Hi, Barbara.
Most of your questions have already been tackled by the other posters. I'd like to focus on just the accrued interest purchased.
Except for bonds purchased within the past year, that purchased interest should have been forgotten by now. In your example, the $87.05 that your parents paid out for accrued interest would have been returned to them as a part of their first interest income check. On a typical bond that pays interest semi-annually, the $87.05 would have reduced their income for the year of purchase or the following year, depending on the timing of their purchase.
Accrued interest purchased is not an expense, exactly; it is a reduction of income. If the first interest income is in the same year as the purchase, it is obvious that only the net amount is income. If that first interest is not received until the following year, the proper treatment is the same, but it is not so obvious.
Suppose you buy a $5,000 bond paying 6%, with $150 checks paid semi-annually on March 1 and September 1. If you buy the bond on July 1, you will have to also buy the $100 interest accrued since the last March 1. On September 1, you will receive $150, representing the $100 you bought plus $50 accrued from July 1 to September 1. Your income for that year will be only $50, although you actually received $150.
If you bought that same bond on November 1, 2005, you would have to pay $50 for the interest accrued since September 1. You will not receive any interest check until March 1, 2006, when you will get $150, representing the $50 you paid plus $100 accrued since your purchase. For 2005, you will report no income. You also will not be allowed to deduct the $50 you paid for the accrued interest you bought. You must remember that Accrued Interest Purchased and carry it over to 2006, when you receive the first interest income, which includes what you purchased.
For current bond purchases, you can handle accrued interest purchases in the theoretically correct way, or in the more practical way, especially if there are only a few of them. The correct way is to use an Asset Account called Accrued Interest Receivable. When you buy the bond, put the principal in Bonds and the purchased interest in this separate account. When you receive the first interest check, reduce this purchased interest account to zero and put only the excess in the Interest Income Category. With this method, your Income Statement will always show only the interest you've earned, not what you've purchased, and your Balance Sheet will show the interest you've purchased as a part of your net worth.
The more practical handling, for most people, is to just put the purchased interest into the Interest Income Category as a debit (a "negative income" amount). When the first interest check arrives, put it into this category as usual. The plus and minus amounts will result in your correct net income for the year. But if your year ends before the first interest check is received, then you must remember to NOT deduct purchased interest for THIS bond this year. You'll have to remember to deduct it from next year's interest receipts. And you can't use interest purchased with Bond A to offset interest received on Bond B.
In your parents' situation, most of those bonds were purchased more than a year ago. The first interest check on each of them was received - and reported - in prior years. For those bonds, the interest purchased is no longer relevant and need not be recorded at all now. Even for bonds purchased last year, if the first interest receipt was in the prior year, the purchased interest is not relevant now. But for bonds on which the first interest has not been received, you should record the purchased interest as either Accrued Interest Receivable or as a minus in income, to offset that first interest check when it is received.

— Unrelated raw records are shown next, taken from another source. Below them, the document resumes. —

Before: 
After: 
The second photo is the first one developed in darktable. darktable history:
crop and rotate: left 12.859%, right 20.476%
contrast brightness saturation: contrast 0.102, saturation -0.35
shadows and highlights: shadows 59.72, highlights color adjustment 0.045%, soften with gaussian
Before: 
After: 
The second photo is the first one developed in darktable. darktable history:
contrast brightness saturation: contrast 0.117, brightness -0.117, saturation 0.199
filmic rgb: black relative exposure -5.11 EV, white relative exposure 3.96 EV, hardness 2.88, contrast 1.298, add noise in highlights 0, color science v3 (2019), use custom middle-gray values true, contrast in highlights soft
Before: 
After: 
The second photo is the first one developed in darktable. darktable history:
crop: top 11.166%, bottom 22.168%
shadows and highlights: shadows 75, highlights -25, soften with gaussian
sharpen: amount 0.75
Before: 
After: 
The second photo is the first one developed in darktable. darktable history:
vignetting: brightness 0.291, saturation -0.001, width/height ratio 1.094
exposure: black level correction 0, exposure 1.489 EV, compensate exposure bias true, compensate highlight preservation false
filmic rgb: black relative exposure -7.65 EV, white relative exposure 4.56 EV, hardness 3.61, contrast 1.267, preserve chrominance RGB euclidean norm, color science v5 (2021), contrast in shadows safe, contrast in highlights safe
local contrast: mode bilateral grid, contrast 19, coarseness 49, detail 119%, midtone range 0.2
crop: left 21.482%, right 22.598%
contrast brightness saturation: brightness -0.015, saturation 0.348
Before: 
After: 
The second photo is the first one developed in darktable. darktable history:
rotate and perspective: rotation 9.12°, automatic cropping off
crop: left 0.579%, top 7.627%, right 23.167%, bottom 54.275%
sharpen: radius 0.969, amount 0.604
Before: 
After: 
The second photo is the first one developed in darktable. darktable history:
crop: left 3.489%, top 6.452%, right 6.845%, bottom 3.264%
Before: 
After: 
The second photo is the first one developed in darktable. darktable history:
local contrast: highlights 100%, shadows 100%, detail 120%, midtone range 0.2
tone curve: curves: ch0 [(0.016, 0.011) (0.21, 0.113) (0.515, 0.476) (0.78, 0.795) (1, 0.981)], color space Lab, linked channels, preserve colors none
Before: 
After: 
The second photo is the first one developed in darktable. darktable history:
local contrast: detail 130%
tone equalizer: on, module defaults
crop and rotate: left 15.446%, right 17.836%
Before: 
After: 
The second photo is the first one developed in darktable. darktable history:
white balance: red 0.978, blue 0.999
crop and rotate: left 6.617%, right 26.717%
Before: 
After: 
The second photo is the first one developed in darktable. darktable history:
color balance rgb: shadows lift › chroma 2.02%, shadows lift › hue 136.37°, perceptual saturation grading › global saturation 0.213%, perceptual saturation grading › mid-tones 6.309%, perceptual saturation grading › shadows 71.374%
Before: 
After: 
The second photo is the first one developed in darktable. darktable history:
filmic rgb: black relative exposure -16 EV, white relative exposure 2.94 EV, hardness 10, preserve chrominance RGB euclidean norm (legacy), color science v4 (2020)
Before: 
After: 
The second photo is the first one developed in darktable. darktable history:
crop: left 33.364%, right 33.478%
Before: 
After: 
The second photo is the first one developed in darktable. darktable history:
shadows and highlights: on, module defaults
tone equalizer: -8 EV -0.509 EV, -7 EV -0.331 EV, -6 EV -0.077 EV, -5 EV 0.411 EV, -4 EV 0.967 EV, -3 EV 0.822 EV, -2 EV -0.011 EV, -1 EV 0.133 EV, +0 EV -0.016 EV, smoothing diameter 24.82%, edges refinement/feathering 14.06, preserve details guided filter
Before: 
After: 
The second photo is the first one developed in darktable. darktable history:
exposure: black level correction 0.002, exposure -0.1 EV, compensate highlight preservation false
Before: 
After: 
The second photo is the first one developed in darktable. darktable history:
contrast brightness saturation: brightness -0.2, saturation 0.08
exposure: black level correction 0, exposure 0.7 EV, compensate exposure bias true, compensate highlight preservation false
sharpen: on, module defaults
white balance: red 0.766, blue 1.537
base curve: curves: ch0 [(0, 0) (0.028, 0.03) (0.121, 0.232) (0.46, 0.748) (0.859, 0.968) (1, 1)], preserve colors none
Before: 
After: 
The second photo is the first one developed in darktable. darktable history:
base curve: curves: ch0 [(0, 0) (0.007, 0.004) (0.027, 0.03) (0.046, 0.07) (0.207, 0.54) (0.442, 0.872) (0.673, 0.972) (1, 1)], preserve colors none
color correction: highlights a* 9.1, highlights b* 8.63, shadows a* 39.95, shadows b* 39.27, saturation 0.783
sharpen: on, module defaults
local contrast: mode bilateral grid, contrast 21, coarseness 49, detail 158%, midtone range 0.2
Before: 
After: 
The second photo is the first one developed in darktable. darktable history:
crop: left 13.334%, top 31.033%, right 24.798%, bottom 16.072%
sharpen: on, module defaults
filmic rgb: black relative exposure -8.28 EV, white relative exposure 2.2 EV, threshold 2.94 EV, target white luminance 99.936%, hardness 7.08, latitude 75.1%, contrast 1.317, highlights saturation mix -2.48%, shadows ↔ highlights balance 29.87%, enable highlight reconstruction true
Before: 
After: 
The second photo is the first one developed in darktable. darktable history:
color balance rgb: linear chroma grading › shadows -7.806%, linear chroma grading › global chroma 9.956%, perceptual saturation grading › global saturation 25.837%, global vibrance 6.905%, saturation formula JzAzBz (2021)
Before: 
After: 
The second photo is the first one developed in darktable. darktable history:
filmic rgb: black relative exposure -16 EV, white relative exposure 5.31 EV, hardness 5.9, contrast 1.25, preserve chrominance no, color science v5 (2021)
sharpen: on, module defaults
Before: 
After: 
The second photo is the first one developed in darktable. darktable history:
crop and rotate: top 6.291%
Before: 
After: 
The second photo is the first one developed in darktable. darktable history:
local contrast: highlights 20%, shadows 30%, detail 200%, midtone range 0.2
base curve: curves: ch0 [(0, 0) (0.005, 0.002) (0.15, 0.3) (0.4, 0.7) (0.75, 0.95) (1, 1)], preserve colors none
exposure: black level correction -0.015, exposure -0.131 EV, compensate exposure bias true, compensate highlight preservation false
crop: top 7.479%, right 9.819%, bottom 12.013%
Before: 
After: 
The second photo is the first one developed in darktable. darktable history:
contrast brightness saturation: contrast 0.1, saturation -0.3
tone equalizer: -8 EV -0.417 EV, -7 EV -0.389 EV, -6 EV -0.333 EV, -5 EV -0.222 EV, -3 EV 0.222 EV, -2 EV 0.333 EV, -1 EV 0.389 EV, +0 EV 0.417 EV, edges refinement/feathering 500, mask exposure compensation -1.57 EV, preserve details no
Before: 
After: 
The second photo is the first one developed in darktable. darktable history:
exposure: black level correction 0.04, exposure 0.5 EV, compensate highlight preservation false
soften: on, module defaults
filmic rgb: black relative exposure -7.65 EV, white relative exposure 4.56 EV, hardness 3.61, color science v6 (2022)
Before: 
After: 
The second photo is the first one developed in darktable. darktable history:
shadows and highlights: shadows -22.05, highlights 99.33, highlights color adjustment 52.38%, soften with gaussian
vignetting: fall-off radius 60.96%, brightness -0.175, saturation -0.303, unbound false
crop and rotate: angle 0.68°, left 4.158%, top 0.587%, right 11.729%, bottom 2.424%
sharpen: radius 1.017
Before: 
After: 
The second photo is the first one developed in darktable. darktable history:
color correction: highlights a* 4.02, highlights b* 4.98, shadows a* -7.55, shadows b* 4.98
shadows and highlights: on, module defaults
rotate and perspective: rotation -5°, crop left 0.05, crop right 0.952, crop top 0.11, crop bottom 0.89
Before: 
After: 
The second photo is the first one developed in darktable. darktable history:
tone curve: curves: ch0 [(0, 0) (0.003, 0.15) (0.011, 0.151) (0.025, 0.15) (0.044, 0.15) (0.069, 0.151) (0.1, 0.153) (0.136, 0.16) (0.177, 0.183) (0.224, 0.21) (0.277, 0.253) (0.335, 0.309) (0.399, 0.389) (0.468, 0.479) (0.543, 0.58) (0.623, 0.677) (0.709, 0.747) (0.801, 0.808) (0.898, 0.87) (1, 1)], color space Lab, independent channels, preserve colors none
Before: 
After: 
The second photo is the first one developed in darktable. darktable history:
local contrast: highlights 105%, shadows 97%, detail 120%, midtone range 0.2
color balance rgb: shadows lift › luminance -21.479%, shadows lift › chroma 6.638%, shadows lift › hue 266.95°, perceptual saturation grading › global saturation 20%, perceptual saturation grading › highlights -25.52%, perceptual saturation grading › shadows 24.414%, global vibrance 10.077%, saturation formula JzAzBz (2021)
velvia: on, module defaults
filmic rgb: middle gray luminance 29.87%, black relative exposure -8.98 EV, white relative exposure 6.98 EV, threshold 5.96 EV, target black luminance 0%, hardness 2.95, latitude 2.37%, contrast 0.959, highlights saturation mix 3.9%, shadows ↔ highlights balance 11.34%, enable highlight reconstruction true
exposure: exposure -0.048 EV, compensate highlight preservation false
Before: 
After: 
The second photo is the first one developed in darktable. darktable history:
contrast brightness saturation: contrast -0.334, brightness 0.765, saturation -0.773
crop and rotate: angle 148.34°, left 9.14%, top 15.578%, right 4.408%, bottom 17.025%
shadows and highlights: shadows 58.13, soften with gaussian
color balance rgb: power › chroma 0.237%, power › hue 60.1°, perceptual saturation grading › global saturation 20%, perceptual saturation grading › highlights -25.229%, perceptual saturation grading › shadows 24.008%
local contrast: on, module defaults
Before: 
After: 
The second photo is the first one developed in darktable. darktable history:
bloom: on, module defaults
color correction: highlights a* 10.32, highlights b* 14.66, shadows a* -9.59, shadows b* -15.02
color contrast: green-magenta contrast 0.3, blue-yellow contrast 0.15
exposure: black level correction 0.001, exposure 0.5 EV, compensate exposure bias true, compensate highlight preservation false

Since these are all municipal bonds and, presumably, the interest has always been excludable from your parents' taxable income, it might not matter if the accrued interest was not reported properly in the past. But if the amounts are significant, you might want to review prior years' returns to see if any of them need to be amended. Were those returns prepared by a CPA or other competent tax professional?
Since the bond in your example was purchased at a discount, you have a further issue of the amortization of the discount, but let's leave that complex subject for another day. The $2.35 fee should be included in the tax "basis" of the bond.